Degas’s art can be appreciated anew today as open-ended, ‘a work in progress’, rather than the sum of individual and isolated works. This is the distinctive genius of Degas, which makes him both a precursor of modern art in the twentieth century and particularly relevant today. Degas: A New Vision examines how in Degas’s mature years he worked and reworked compositions in a fluid manner that made the process of making his art as valid a subject as narratives and observations of contemporary life had been earlier in his career.
Prologue
From his earliest days as an artist, Edgar Degas (1834–1917) experimented with a wide range of media. In the 1860s he sought to reconcile the teachings of both Jean-Auguste-Dominique Ingres and Eugène Delacroix to reinvent history painting and to illuminate, in the words of his art critic friend Edmond Duranty, ‘the fire of contemporary life’. Degas was preoccupied with subjects drawn from everyday life before these were taken up by Édouard Manet: horseracing, dance classes, laundry workers, the elegant night-life of the café-concert, and prostitution. He sought to add meaning to his portraits by placing his sitters in settings that indicated their professions and outlooks.
At the start of the 1860s Degas was still focused on creating elaborate and striking compositions destined for display at the Paris Salon in order to promote his career. However, his output soon became more open, fluid and continuous, a series of inexhaustible variations upon a single theme or gesture of the body. He did not find new horizons in exotic foreign travel, but rather through an ever deeper exploration of a few chosen motifs. His continual dissatisfaction or, as he put it, ‘a proper idea, not of what you are doing now but of what you may do one day’, drove him ceaselessly onwards. He measured his own progress in terms of new formats, technical innovation and experimentation, simplification of form and the rejection – indeed the impossibility – of what he called ‘exercises in precision’.
Beginnings
Hilaire-Germain-Edgar Degas belonged to an extended family that had branches in Italy and the United States, as well as France. His French-Italian father, Auguste, and Creole-American mother, Célestine, married in Paris in 1832 and Edgar was born two years later. Degas’s father was a keen musician, as well as a collector of eighteenth-century French art, who maintained friendships with a number of serious art collectors; consequently the young Degas, who spoke both French and Italian fluently, was raised in an atmosphere of cultural and intellectual aspiration. In 1847 Célestine died at the age of thirty-two, when Edgar was thirteen years old. The eldest child, he had two younger brothers, Achille and René, and two younger sisters, Thérèse and Marguerite.

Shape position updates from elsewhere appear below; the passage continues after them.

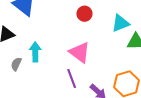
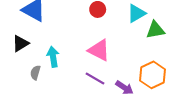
purple line: (72, 79) -> (95, 78), turned -30

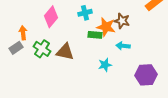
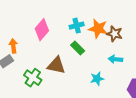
orange star: (106, 27) -> (98, 29), moved
green rectangle: (95, 35) -> (78, 48), moved, turned 40
green cross: (42, 49) -> (33, 78), moved

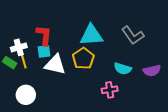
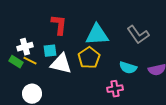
red L-shape: (44, 35) -> (59, 25), moved
yellow line: (24, 62) -> (30, 61), turned -48

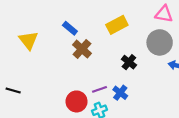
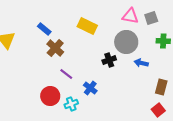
yellow rectangle: (117, 25) -> (87, 26), turned 54
black cross: (129, 62) -> (109, 60), moved, turned 32
purple line: (99, 89) -> (66, 74), moved, turned 56

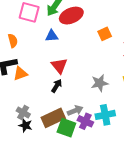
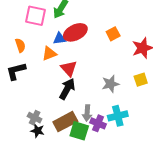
red ellipse: (71, 16) -> (75, 32), moved
orange triangle: (20, 74) -> (49, 54), moved
black arrow: (57, 86) -> (67, 89), size x1.5
gray arrow: (75, 110) -> (87, 113), turned 119

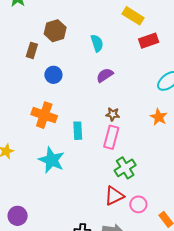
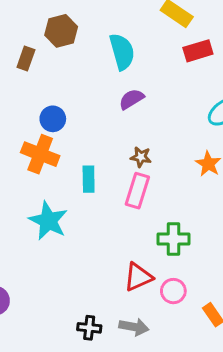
cyan semicircle: (97, 43) -> (122, 52), size x1.4
blue circle: (53, 75) -> (53, 119), moved
green cross: (125, 168) -> (173, 239), moved, turned 30

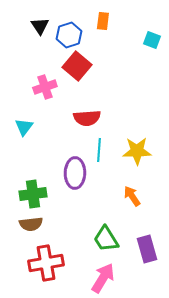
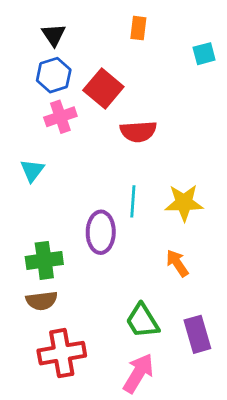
blue hexagon: (69, 35) -> (54, 75), moved
cyan square: (152, 40) -> (204, 54), turned -36
red semicircle: (87, 118) -> (138, 132), moved

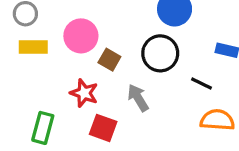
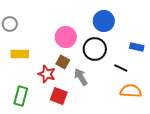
pink circle: (81, 36) -> (66, 37), moved
yellow rectangle: (33, 47) -> (20, 54), moved
brown square: (109, 60) -> (63, 62), moved

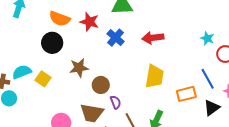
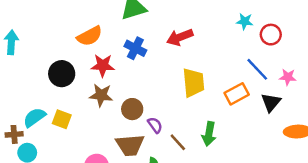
orange semicircle: (60, 19) -> (90, 36), moved, turned -35
red star: (89, 22) -> (103, 65), moved
brown star: (79, 68) -> (101, 95), turned 30

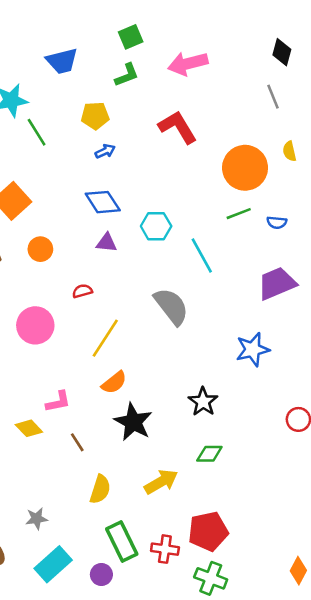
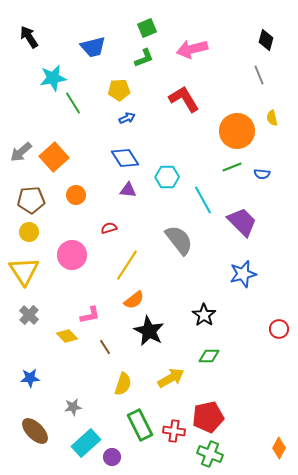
purple trapezoid: (277, 283) -> (242, 222), moved, turned 68
purple circle: (101, 574) -> (112, 457), moved

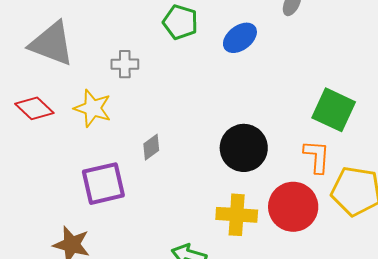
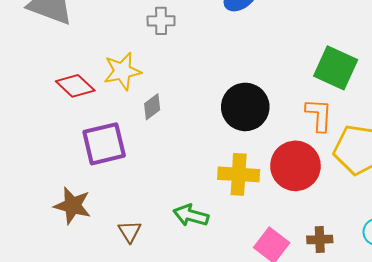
gray cross: (125, 64) -> (161, 21), moved
red diamond: (34, 108) -> (75, 86), moved
yellow star: (93, 108) -> (122, 71), moved, turned -30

When Edgar was eleven he was enrolled in the Lycée Louis-le-Grand, a school for children of the upwardly mobile professional classes. There he learned Ancient Greek and Latin and also mastered the classics of French literature. On weekends his father regularly took the teenage Degas to visit distinguished private art collections across Paris. Despite his father’s wishes that he study law, after graduating Degas was allowed to take private art lessons and in April 1855 he enrolled in formal classes at the École des Beaux-Arts (although he never completed his studies there). An introduction to the revered artist Jean-Auguste-Dominique Ingres at this time had a formative influence upon his commitment to both drawing and portraiture. Aside from himself, Degas’s first models were his siblings and other family members.